Once you know who your audience is, learn where they “hang out”. Think about how and where your audience consumes information, and that's the place you want to be. For example, you may be more comfortable in Snapchat or Twitter, but if your customer watches videos, is in the blogosphere, or in an industry Facebook Community or Group that's where you want to show up. Interact, join the conversation, ask questions, solicit feedback, build relationships, provide real value for free.

#6 Get In The Right Channels

Take another look at all the social media channels you listed in your initial “Current State” audit. Why have you chosen those channels? Is it because that’s where your audience is or because that's where you're more comfortable? Examine all your channels through the lens of your audience and weed out what doesn’t match up with their preferences.

Also, consider if all your chosen brand touchpoints or channels are supportable. Most people make the mistake of trying to be everywhere. They post on Snapchat, Instagram, LinkedIn, Medium, Twitter, Pinterest and Facebook, oh, and of course a blog. They drive themselves crazy trying to develop content or interact on way too many channels. They don't go deep enough to develop relationships and conversations within the channels where their customers show up. Think about how deep you can go into each of your chosen channels. Keep your list focused, your content interesting and your interactions truly engaging.

#7 Brand Design

From logo and color palette to messaging and graphics, these are the things people commonly think of when they think about brand design. Start with a good checklist so you can mark off the items you have and begin developing which assets (that’s design speak for different parts of your brand) you need.Do you have an identity? A color palette? Have you made choices around fonts or imagery or iconography? There's a broad range of elements that you need to have for your personal brand. Take stock, do an audit of what brand assets you have, and then you'll know exactly what it is that you're missing and what you may need to develop.
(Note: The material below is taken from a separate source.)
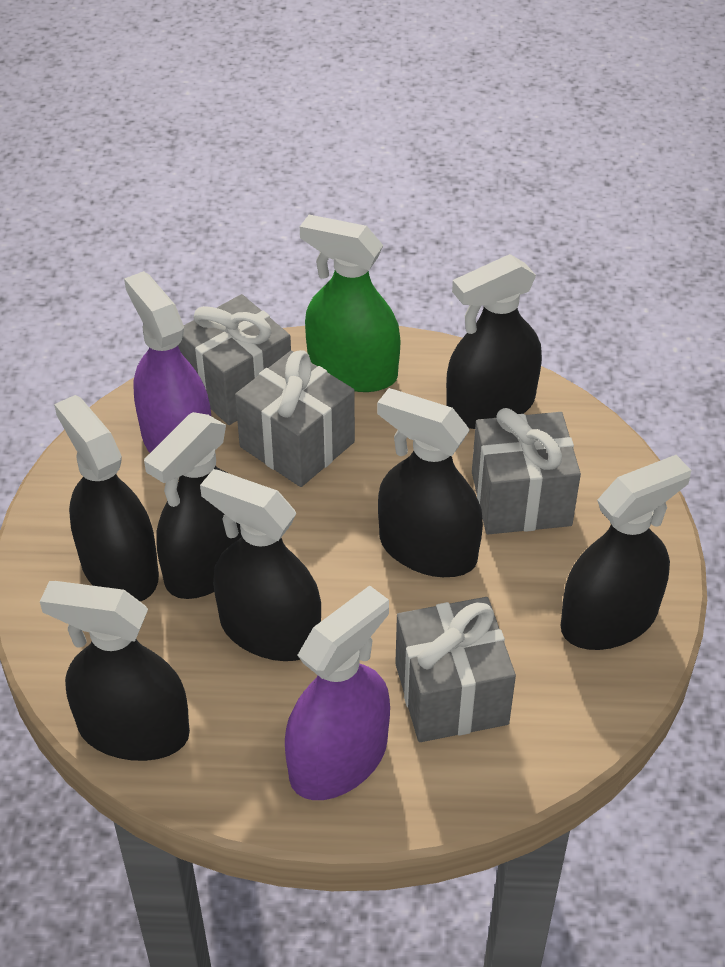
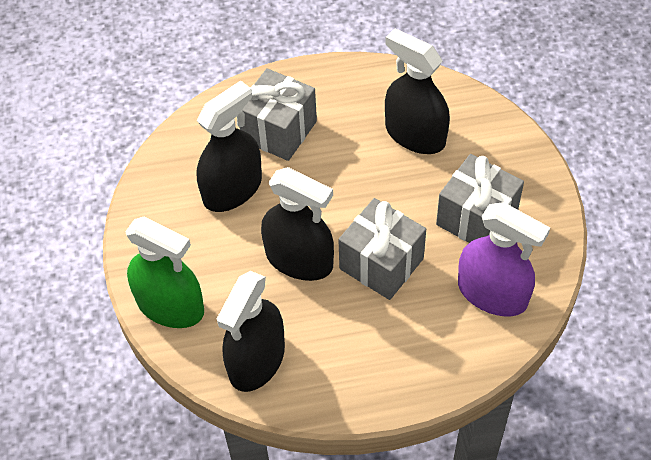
black spray bottle: 7 -> 4
grey gift: 4 -> 3
purple spray bottle: 2 -> 1

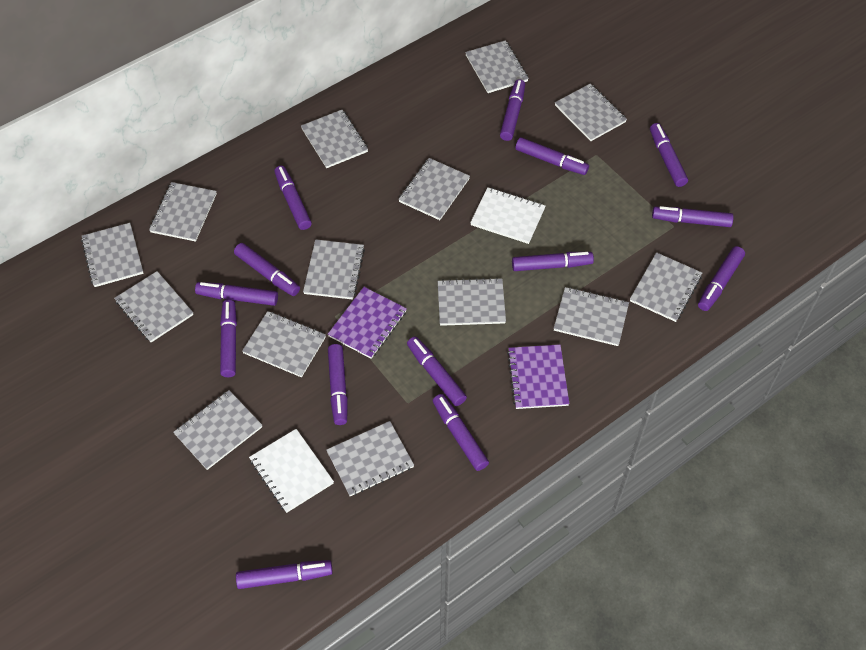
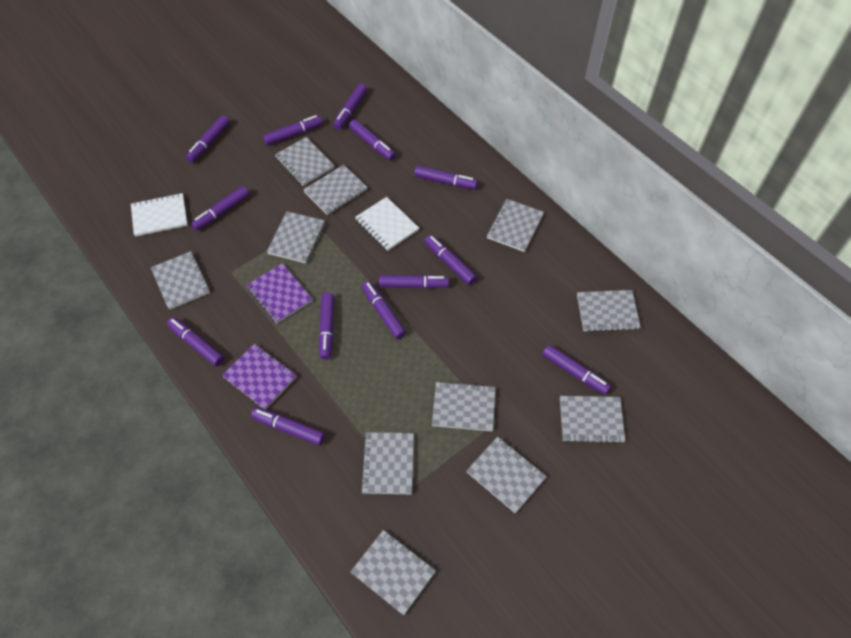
grey notebook: 14 -> 11
purple marker: 14 -> 13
Start with this free pdf: “9 Design Elements Your Brand Absolutely Positively Needs”.  It is a very thorough list that will help you take a quick and easy audit so you can move ahead with certainty.

#8 Implementation

There's a saying, “You have to plan the work and then you have to work the plan.” It is true for putting together your brand. By going through this assessment, you have developed a valuable map of where you are and where you want to go. You know what you have and what you need. You know your target audience and how to deliver your brand. You have a clear idea of how to get to the next stage in your personal brand.

You have all the information you need.

I know, it’s a lot. But ignoring it is not an option. Don't be afraid to start. Get out there. The possibilities are endless, so try not to get overwhelmed. Just take one step at a time. If you put in consistent effort, you can get there. I guarantee you it's going to be an inspiring journey. Best of all, it‘s going to create in you a strong sense of security and control over your professional life.

The first step is always the hardest, but it's also the most satisfying. Once you take it, you're going to feel a tremendous amount of self-accomplishment. So look back over this list and get started today with #1. Take your “Current State” audit and after you do, make sure you take a moment and congratulate yourself. Every step that gets you closer to your new personal brand is a job well done.

Remember; be consistent and never quit.